— Problem to solve —
Please tally how many lines in the records below contain the string "United", and reply with only that number.

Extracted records
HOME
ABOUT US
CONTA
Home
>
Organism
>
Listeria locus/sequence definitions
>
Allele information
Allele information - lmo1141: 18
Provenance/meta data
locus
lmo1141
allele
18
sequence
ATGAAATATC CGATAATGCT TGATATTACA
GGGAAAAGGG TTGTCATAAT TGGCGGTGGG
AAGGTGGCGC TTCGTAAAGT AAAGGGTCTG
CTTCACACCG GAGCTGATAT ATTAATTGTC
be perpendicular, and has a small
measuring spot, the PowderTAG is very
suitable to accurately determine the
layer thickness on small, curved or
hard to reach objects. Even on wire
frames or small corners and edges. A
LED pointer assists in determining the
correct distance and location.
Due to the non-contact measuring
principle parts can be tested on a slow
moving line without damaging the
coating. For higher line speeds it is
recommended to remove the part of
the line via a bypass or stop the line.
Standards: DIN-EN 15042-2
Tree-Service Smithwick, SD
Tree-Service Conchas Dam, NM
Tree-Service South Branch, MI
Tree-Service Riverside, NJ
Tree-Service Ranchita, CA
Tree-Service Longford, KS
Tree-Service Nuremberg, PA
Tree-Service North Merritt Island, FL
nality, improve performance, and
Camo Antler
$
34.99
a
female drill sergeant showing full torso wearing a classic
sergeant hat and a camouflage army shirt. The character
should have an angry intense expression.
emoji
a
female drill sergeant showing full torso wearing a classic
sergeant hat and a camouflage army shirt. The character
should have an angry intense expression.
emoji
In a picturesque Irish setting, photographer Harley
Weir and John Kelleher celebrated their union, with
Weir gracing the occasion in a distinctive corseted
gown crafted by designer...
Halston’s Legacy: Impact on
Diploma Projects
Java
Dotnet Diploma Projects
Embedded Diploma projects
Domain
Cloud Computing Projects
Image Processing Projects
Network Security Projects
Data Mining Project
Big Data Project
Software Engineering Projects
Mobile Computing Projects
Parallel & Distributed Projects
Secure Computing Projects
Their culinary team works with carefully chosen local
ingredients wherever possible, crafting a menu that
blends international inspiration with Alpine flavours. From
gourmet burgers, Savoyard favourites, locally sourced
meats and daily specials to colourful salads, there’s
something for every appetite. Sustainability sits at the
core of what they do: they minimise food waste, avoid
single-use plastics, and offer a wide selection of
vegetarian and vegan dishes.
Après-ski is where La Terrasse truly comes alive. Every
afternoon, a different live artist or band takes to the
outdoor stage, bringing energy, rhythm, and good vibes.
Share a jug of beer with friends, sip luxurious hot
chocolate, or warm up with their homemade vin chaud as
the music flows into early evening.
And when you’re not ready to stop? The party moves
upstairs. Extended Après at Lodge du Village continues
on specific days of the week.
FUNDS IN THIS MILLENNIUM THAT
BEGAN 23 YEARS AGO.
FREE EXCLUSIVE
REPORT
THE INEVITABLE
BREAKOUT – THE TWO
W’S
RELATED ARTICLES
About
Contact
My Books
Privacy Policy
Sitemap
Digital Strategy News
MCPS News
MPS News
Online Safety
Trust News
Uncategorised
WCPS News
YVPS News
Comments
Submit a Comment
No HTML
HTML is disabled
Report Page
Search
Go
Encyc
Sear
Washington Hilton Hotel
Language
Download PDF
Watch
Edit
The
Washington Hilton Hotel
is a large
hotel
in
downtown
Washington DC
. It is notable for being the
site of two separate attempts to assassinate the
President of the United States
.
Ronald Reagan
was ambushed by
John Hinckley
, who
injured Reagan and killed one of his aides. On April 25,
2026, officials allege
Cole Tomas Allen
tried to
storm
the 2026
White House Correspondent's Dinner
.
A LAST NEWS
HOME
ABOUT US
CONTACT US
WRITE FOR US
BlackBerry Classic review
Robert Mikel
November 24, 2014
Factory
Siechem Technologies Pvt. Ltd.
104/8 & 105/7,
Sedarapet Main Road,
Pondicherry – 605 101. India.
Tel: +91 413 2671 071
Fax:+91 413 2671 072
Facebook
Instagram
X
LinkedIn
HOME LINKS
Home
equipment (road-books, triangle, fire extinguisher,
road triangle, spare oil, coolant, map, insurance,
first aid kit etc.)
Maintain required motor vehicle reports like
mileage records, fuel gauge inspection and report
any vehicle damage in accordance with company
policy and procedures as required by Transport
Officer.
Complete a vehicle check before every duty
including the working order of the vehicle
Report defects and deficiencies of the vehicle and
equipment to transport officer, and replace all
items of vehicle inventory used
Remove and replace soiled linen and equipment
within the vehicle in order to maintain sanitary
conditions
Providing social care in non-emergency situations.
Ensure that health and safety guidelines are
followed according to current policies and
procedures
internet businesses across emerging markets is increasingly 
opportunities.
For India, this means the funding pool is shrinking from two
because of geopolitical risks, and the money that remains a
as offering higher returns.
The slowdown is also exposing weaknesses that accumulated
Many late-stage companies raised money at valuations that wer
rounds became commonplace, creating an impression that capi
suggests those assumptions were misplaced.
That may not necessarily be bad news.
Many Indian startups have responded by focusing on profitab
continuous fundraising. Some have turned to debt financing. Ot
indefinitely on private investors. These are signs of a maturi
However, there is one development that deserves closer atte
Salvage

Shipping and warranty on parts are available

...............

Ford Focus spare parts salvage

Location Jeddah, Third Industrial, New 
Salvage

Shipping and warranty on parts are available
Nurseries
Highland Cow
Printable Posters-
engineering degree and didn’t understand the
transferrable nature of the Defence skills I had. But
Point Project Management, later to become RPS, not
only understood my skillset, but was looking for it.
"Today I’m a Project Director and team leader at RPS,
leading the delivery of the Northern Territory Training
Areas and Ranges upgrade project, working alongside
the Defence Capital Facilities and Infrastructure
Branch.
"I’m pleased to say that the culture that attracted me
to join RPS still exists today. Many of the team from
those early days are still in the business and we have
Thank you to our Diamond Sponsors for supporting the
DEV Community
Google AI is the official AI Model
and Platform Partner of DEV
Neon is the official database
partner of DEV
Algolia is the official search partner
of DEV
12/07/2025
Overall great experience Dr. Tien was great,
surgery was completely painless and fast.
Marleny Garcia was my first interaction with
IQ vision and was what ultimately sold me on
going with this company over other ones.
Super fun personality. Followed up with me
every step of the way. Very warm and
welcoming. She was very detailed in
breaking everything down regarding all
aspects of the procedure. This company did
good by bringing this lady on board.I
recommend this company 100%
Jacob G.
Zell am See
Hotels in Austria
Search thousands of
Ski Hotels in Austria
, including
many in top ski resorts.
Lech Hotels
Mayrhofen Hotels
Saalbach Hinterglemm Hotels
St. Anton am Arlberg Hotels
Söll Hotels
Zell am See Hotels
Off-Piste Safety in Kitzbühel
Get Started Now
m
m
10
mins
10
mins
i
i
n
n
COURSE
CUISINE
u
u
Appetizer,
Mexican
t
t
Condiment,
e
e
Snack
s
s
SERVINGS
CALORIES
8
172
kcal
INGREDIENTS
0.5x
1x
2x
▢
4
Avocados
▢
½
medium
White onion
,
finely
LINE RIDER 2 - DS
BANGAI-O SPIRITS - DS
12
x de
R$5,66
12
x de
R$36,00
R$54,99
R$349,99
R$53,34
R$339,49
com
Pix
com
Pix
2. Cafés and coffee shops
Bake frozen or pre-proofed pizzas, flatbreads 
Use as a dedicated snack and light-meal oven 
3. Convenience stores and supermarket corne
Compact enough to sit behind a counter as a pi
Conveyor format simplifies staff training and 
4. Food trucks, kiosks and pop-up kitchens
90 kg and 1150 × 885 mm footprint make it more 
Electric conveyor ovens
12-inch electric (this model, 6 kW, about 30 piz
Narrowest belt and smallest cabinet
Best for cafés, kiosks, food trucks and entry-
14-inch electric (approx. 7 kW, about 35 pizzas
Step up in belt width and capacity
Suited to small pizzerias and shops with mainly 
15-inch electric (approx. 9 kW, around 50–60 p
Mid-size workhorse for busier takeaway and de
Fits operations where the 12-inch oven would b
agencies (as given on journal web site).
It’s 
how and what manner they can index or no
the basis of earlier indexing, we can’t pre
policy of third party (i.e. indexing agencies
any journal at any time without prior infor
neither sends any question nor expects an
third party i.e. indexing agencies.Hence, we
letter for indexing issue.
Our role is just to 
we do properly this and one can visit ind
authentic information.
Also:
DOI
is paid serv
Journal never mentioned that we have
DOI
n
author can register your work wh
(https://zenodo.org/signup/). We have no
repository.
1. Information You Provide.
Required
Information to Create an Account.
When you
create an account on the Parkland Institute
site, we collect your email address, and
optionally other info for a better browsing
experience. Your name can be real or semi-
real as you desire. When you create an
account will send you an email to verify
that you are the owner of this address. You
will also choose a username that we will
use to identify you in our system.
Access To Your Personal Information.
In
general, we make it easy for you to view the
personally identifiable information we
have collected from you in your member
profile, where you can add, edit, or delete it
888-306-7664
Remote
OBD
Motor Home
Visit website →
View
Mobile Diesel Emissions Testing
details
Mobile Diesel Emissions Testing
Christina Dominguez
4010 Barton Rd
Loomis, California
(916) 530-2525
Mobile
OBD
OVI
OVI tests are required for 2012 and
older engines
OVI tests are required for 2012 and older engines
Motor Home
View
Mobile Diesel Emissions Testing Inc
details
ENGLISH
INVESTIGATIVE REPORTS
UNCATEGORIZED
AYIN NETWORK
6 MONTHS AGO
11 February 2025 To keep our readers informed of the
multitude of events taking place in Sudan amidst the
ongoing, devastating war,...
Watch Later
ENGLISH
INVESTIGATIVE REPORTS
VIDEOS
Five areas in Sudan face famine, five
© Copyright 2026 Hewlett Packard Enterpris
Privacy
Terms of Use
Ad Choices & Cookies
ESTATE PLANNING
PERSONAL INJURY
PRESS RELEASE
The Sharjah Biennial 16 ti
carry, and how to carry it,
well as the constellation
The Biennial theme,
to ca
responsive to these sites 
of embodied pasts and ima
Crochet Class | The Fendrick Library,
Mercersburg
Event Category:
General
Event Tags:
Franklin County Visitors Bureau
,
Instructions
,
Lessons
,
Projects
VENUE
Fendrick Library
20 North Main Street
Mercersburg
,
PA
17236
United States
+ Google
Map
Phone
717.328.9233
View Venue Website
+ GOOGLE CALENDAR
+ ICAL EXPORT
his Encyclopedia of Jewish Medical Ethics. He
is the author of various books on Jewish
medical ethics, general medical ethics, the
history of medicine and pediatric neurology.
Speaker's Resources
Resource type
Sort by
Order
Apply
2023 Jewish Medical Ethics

— Written answer —
2